Thanks for sharing your evaluation Laurence. Thanks for focusing on one of the points that is often overlooked with analog radios: the frequency coverage on various shortwave bands. The R-9012 does seem particularly segmented.
Many thanks to SWLing Post contributor, The Professor, who shares the following review of the RFA200 external ferrite antenna:
The Tecsun R-9012 and RFA200 MW antenna (Photo credit: The Professor)
A Quick Review of the RFA200
I’ve considered saying something here about RFA200, as I bought one of these not long after its existence was announced on this blog a few months ago, but I’ve been hesitating because I didn’t have much good to say about it. A couple of times I’ve placed it up snug up against the the top of the two Tecsun sets I have handy (the PL-310ET and the PL-880) and found that despite a lot of knob turning it had little or no effect on improving signal on medium wave stations. I was not impressed.
But I guess I’ve kind of changed my mind on that. And oh yeah, I bought another radio. It’s funny how you can talk yourself into things when you’re talking someone else into something. But after I had mentioned to a reader here the other day that the very inexpensive Tecsun R-9012 was a worthy analog DX portable, I decided to drop twenty and pick one up for myself. After all, it was about the same price as a fancy Brooklyn hamburger. It arrived a couple days ago.
So, I have been playing with it a bit over the last few days. It’s as good as the other ones I’ve had which are the same basic radio (I’d mentioned that the bandswitch slider broke in a couple of mine). It’s single conversion. The bandwidth is a little wide, but it’s a very sensitive and simple analog set.

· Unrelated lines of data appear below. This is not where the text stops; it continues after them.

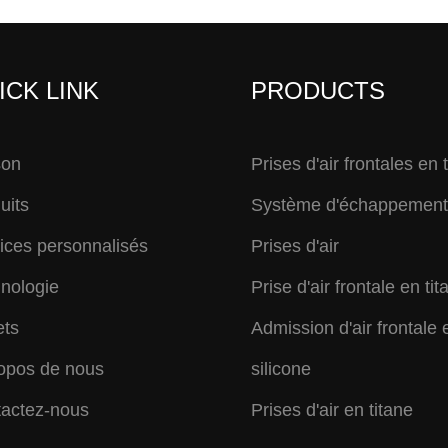
ICK LINK
PRODUCTS
son
Prises d'air frontales en 
uits
Système d'échappement 
ices personnalisés
Prises d'air
nologie
Prise d'air frontale en tit
ets
Admission d'air frontale 
opos de nous
silicone
actez-nous
Prises d'air en titane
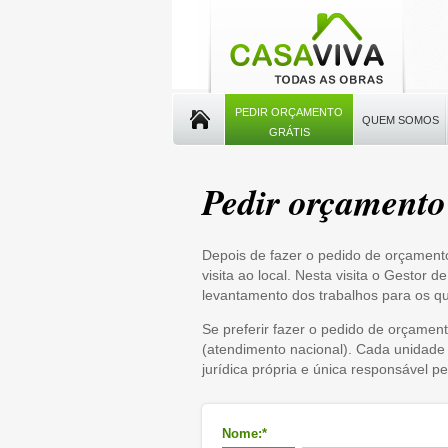
PEDIR ORÇAMENTO
QUEM SOMOS
GRÁTIS
Pedir orçamento 
Depois de fazer o pedido de orçament
visita ao local. Nesta visita o Gestor
levantamento dos trabalhos para os q
Se preferir fazer o pedido de orçament
(atendimento nacional). Cada unidade
jurídica própria e única responsável pe
Nome:*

Yesterday I was going through the AM band and remembered that ferrite from Greece, and I pulled it out recalling that in my experience some radios are more susceptible to reception improvements using passive loops than others. Maybe this ferrite bar might be similar. And sure enough, the antenna made a notable difference this time. By placing it up against the R-9012 and tuning the thing I could certainly increase signal a bit. And I could even see it in the slight brightening or steadiness of the tuning light.
So, not a total waste money after all. I would emphasize that the difference in reception doesn’t seem to be as dramatic or sustaining as you might hear with a tunable loop antenna next to your radio. But it’s not junk either. Then again, for fifty dollars shipped it is a little pricey. Twice as much as a Tecsun tunable loop antenna, and two and half times more expensive than the R-9012 itself.
I found the best way to use this antenna is to tune the radio separately first and when you find a weaker signal you want to improve physically go ahead and rotate the radio until the signal is strongest and THEN put the antenna along the top of the radio and adjust the tuning knob on the antenna. Focus in on strengthening the signal you actually hear, going back and forth until it gets strongest. If you seem to be pulling up other stations it’s because the antenna adjustment will bring in adjacent stronger stations if you move it too far either way.
I’m surely not able to pin down the science involved in exactly how these things work, but perhaps somebody can chime in on this. I’m wondering if analog radio tuning in particular is better suited to the use of these tunable passive antennas, as opposed to PLL and DSP radios?
If you buy one of these be prepared to wait. At least mine took weeks to get here from Greece. And don’t expect miracles. But it seems rather well constructed, and will probably work with some radios. The seller has a 100% rating on eBay and has all sorts of interesting antennas for sale. I’m glad to see people succeeding in that business.
Many thanks, Prof, for sharing your fine review of the RFA200! Thanks for also mentioning the Tecsun R9012–I purchased one a couple years ago with the intention of reviewing it, then gave it to teenager who expressed interest in shortwave. I don’t think I actually put it on the air myself. I do enjoy simple old school analog radio–especially when making band scans.